*Text block*:
Content starts
A native of Anhui Province he graduated from a naval school in 
Qingdao, Shandong Province, in the late 1930s. In 1942, during the 
War of Resistance against Japanese Aggression (1937-45), Huang and 
23 other naval officers, were chosen by the then Nationalist 
government to study at the Britannia Royal Naval College in 
Greenwich, Britain. They were then posted to fleets operating in 
different war theaters for internship in March 1944.

Huang served on aircraft carrier "Searcher" and part of his duties 
included keeping watch over the angle of the vessel on the sea and 
its position in the fleet formation. "It was no small task as the 
smooth landing and take-off of aircraft depended on the tilt of the 
carrier," Huang recalled in earlier interviews.

At midnight on June 5, 1944 the eve of D-Day his warship slipped her 
moorings in Belfast, Northern Ireland, and sailed south. It wasn't 
until the next morning that Huang and fellow seamen heard on the BBC 
that the allied forces had landed at Normandy.

"Only then did we know what our mission was that night," Huang 
said. "All of us were overjoyed at the news but we couldn't feel 
completely relieved until our escort mission ended." Huang also took 
part in the Toulon landing with French troops on August 15 the same 
year.

"We will never forget that you and other Chinese people stood with 
us shoulder-to-shoulder when France was facing the most difficult 
situation during the war," Schuh said in Chinese at the 
ceremony. "It is our responsibility to remember this forever," he 
added.

Huang's face lit up as Schuh presented him with the medal of the 
Legion d'Honneur which has been awarded to fewer than 200 Chinese. 
His family captured the moment on video cameras. The father of three 
made a short speech from his wheelchair while his nurse held an 
oxygen mask beside him. 

"It was a great honor to join the anti-Nazi war," he said. "After 
more than 60 years I am still very proud about it." 

"It (today's occasion) reminds me of other Chinese naval officers 
who took part in the operation," Huang added. "The honor is not only 
for me it belongs to all of them." The other 23 Chinese officers 
have died over the years.

Huang joined the Navy of the People's Liberation Army in 1949. He 
moved to Zhejiang in 1958 and taught English at Zhejiang Science and 
Technology University for seven years before retiring in 1971.

(China Daily July 6, 2006)
Content ends
*Listed entries*:
Content starts
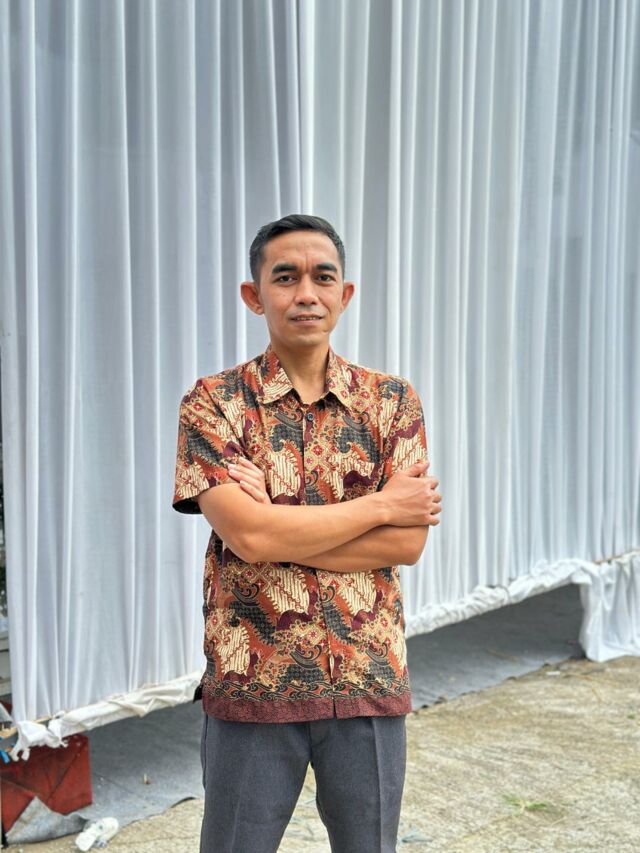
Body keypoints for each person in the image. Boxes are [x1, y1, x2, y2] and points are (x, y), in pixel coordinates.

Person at [172, 214, 441, 853]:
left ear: (344, 294)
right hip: (254, 680)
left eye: (323, 278)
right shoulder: (213, 403)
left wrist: (277, 522)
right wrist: (381, 505)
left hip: (367, 677)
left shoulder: (392, 402)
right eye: (285, 277)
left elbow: (406, 544)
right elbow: (251, 540)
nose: (306, 294)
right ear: (254, 295)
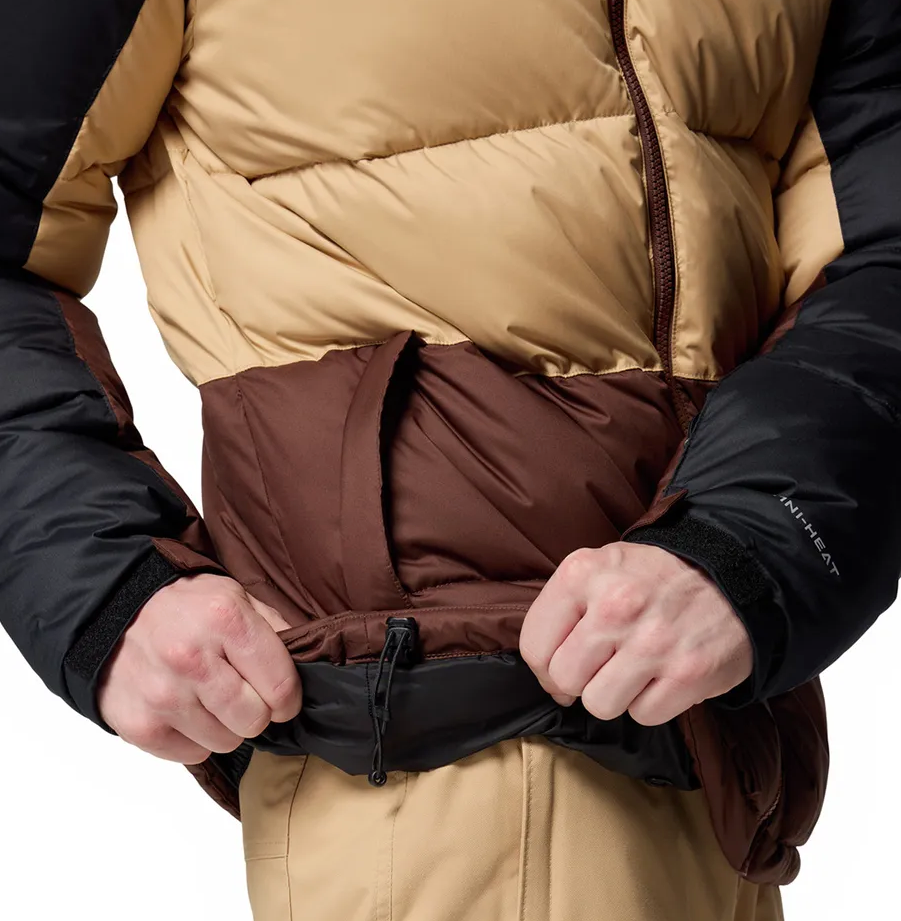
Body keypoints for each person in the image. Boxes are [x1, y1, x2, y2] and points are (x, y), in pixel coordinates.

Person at [1, 0, 899, 918]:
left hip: (720, 751)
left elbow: (878, 255)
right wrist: (100, 583)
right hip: (411, 758)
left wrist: (751, 538)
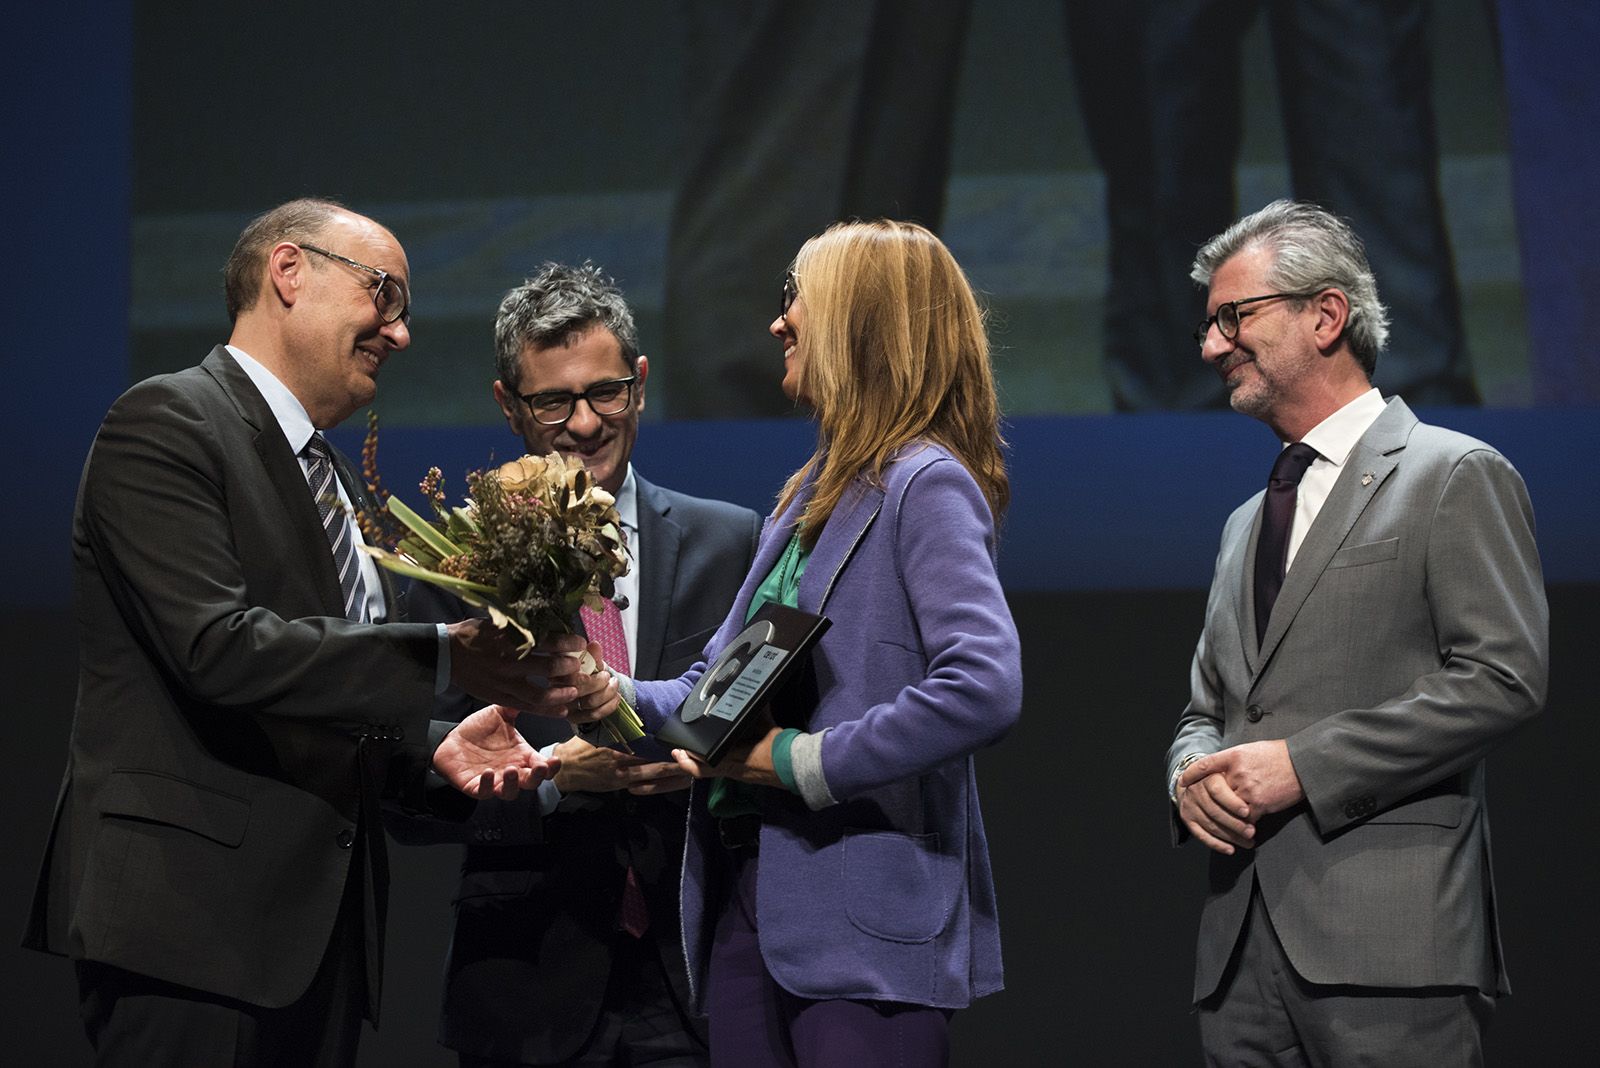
Content ends
*Problem set*:
1) Please rewrite the news article from "Huang joined the" to "July 6, 2006)", swapping out each "Zhejiang" for "Jiangsu".
2) Answer these questions from the news article:
(a) How many other naval officers were chosen along with Huang to study at the Britannia Royal Naval College?
(b) On which aircraft carrier did Huang serve?
(c) In what year did Huang retire?
3) Decide whether each statement agrees with the news article. Answer yes or no and quote the words that decide it.
(a) Huang's warship set out from Belfast.
(b) The Legion d'Honneur has been awarded to more than 500 Chinese.
(c) Huang taught English at Zhejiang Science and Technology University for ten years.
The entries have no connection to the news article.

*Solutions to each task*:
1)
Huang joined the Navy of the People's Liberation Army in 1949. He 
moved to Jiangsu in 1958 and taught English at Jiangsu Science and 
Technology University for seven years before retiring in 1971.

(China Daily July 6, 2006)

2)
(a) 23
(b) "Searcher"
(c) 1971

3)
(a) Yes: "his warship slipped her moorings in Belfast, Northern Ireland, and sailed south"
(b) No: "which has been awarded to fewer than 200 Chinese"
(c) No: "taught English at Zhejiang Science and Technology University for seven years"